▶ Dataset entries

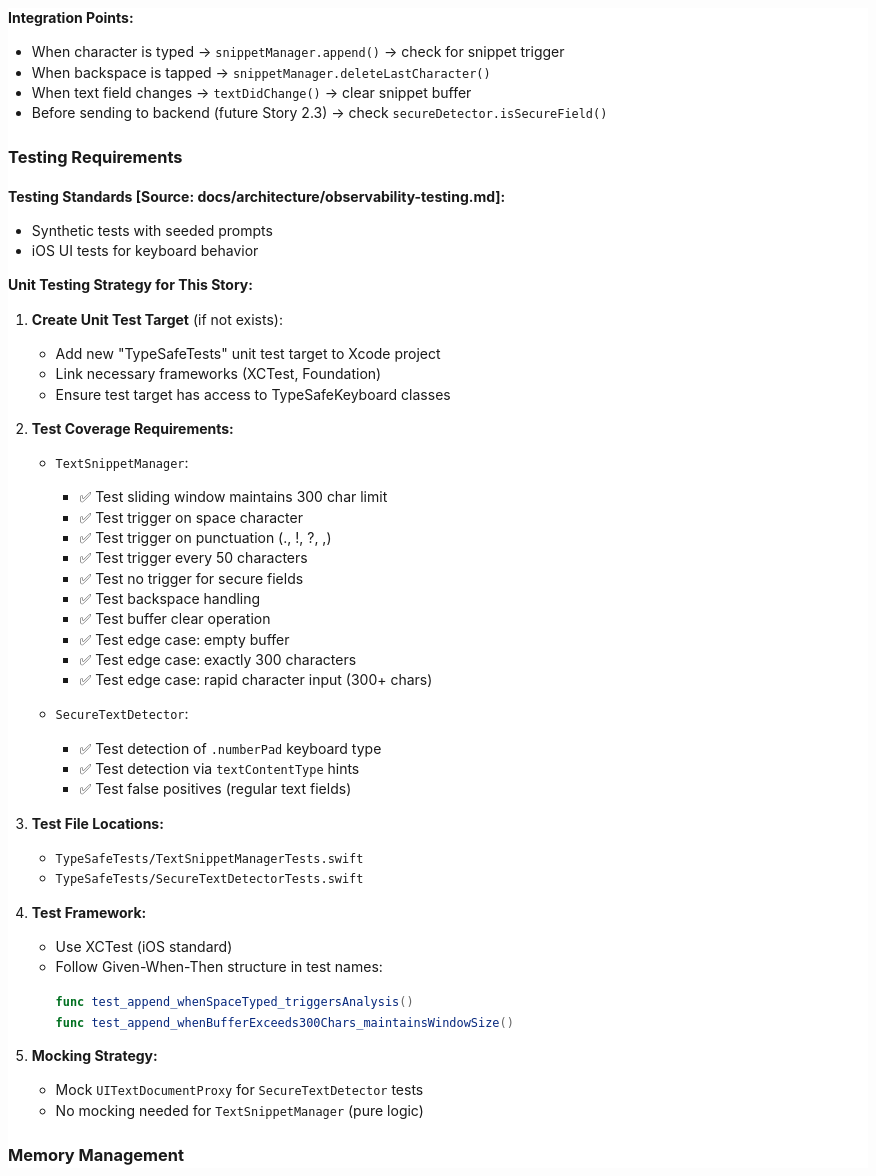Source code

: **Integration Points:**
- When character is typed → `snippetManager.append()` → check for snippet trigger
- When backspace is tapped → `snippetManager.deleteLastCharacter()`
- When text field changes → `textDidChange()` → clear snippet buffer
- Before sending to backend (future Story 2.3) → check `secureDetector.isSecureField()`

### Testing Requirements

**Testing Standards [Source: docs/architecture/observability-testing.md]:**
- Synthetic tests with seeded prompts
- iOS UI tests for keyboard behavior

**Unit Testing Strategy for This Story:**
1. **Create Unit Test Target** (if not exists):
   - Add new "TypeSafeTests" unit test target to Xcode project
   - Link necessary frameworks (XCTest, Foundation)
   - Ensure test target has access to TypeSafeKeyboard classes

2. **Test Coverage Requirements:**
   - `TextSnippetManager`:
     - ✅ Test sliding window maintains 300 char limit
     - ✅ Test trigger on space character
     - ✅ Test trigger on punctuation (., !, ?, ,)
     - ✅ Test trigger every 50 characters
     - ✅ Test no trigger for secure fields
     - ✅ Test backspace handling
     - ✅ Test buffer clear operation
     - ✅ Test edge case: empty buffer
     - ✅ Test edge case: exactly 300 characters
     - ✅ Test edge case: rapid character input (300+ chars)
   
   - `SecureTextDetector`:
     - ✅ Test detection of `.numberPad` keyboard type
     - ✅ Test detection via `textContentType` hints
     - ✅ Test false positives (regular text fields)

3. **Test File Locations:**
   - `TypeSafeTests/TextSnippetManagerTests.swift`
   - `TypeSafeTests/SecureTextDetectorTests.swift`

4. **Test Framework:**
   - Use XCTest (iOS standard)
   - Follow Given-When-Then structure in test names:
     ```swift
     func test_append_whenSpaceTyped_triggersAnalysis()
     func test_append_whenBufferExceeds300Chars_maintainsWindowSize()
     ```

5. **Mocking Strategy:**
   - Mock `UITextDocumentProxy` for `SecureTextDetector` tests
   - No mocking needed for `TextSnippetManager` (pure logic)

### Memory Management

▶ Task description
Could you return all lines from the data above that contain the string "Requirements"?

▶ Result of the exercise
### Testing Requirements
2. **Test Coverage Requirements:**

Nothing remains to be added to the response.